MATERIAL SHOWN: Begin
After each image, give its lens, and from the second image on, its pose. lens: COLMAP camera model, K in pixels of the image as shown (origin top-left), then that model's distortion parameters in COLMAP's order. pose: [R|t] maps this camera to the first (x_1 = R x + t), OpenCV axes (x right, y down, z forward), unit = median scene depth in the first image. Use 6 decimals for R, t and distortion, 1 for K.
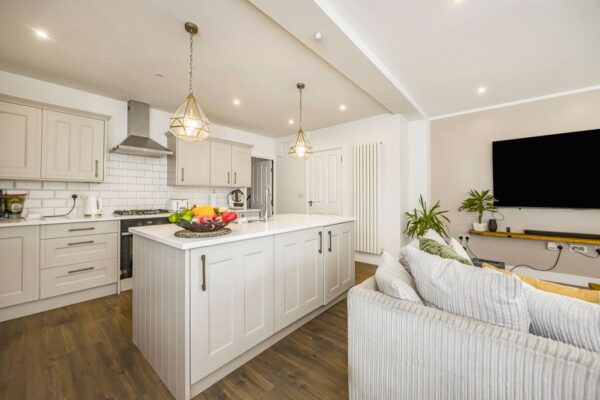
lens RADIAL K [[230.3, 0, 304.1], [0, 230.3, 197.4], [0, 0, 1]] dist [-0.000688, -0.000004]
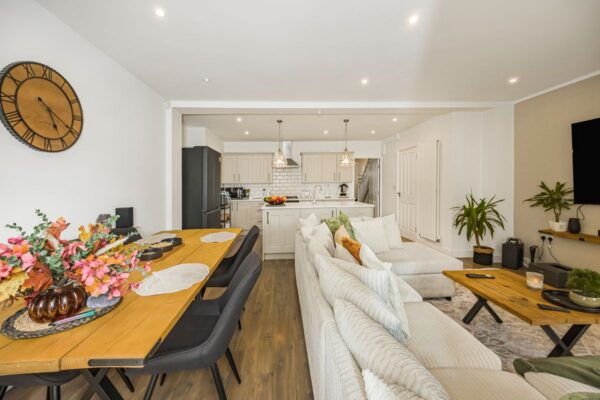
lens RADIAL K [[237.6, 0, 298.6], [0, 237.6, 191.1], [0, 0, 1]] dist [0.001287, 0.000358]
pose [[0.687959, 0.008070, -0.725705, 0.771594], [0.007458, 0.999807, 0.018188, -0.024812], [0.725712, -0.017925, 0.687765, -0.300302]]
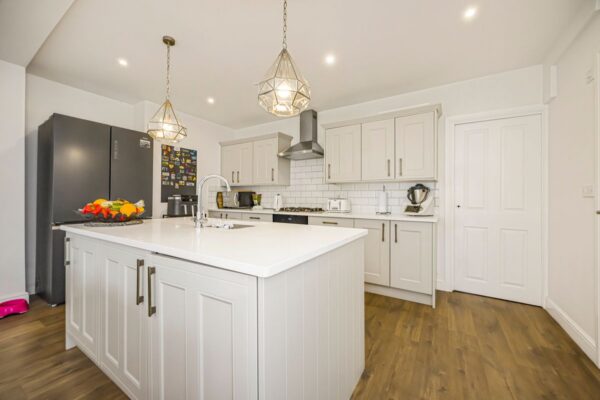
lens RADIAL K [[230.3, 0, 304.1], [0, 230.3, 197.4], [0, 0, 1]] dist [-0.000688, -0.000004]
pose [[0.140083, 0.000531, -0.990140, 0.371180], [-0.011310, 0.999935, -0.001064, 0.006005], [0.990075, 0.011348, 0.140080, 0.783851]]
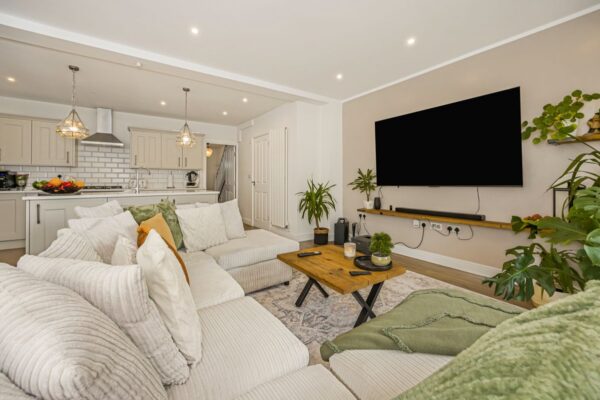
lens RADIAL K [[243.6, 0, 309.5], [0, 243.6, 183.9], [0, 0, 1]] dist [-0.000413, 0.000029]
pose [[0.972265, 0.002763, -0.233865, 0.792162], [-0.001462, 0.999982, 0.005736, 0.029391], [0.233877, -0.005235, 0.972252, -0.136537]]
MATERIAL SHOWN: End
Lay out the entries above as a two-column CSV with the header input,output. Give one row per entry, with its text under input and its answer under output, each in a single quoted field with line breaks turned into spaces, and leave out the pictures.

input,output
"After each image, give its lens, and from the second image on, its pose. lens: COLMAP camera model, K in pixels of the image as shown (origin top-left), then that model's distortion parameters in COLMAP's order. pose: [R|t] maps this camera to the first (x_1 = R x + t), OpenCV axes (x right, y down, z forward), unit = median scene depth in the first image. Use 6 decimals for R, t and distortion, 1 for K.","lens RADIAL K [[230.3, 0, 304.1], [0, 230.3, 197.4], [0, 0, 1]] dist [-0.000688, -0.000004] lens RADIAL K [[237.6, 0, 298.6], [0, 237.6, 191.1], [0, 0, 1]] dist [0.001287, 0.000358] pose [[0.687959, 0.008070, -0.725705, 0.771594], [0.007458, 0.999807, 0.018188, -0.024812], [0.725712, -0.017925, 0.687765, -0.300302]] lens RADIAL K [[230.3, 0, 304.1], [0, 230.3, 197.4], [0, 0, 1]] dist [-0.000688, -0.000004] pose [[0.140083, 0.000531, -0.990140, 0.371180], [-0.011310, 0.999935, -0.001064, 0.006005], [0.990075, 0.011348, 0.140080, 0.783851]] lens RADIAL K [[243.6, 0, 309.5], [0, 243.6, 183.9], [0, 0, 1]] dist [-0.000413, 0.000029] pose [[0.972265, 0.002763, -0.233865, 0.792162], [-0.001462, 0.999982, 0.005736, 0.029391], [0.233877, -0.005235, 0.972252, -0.136537]]"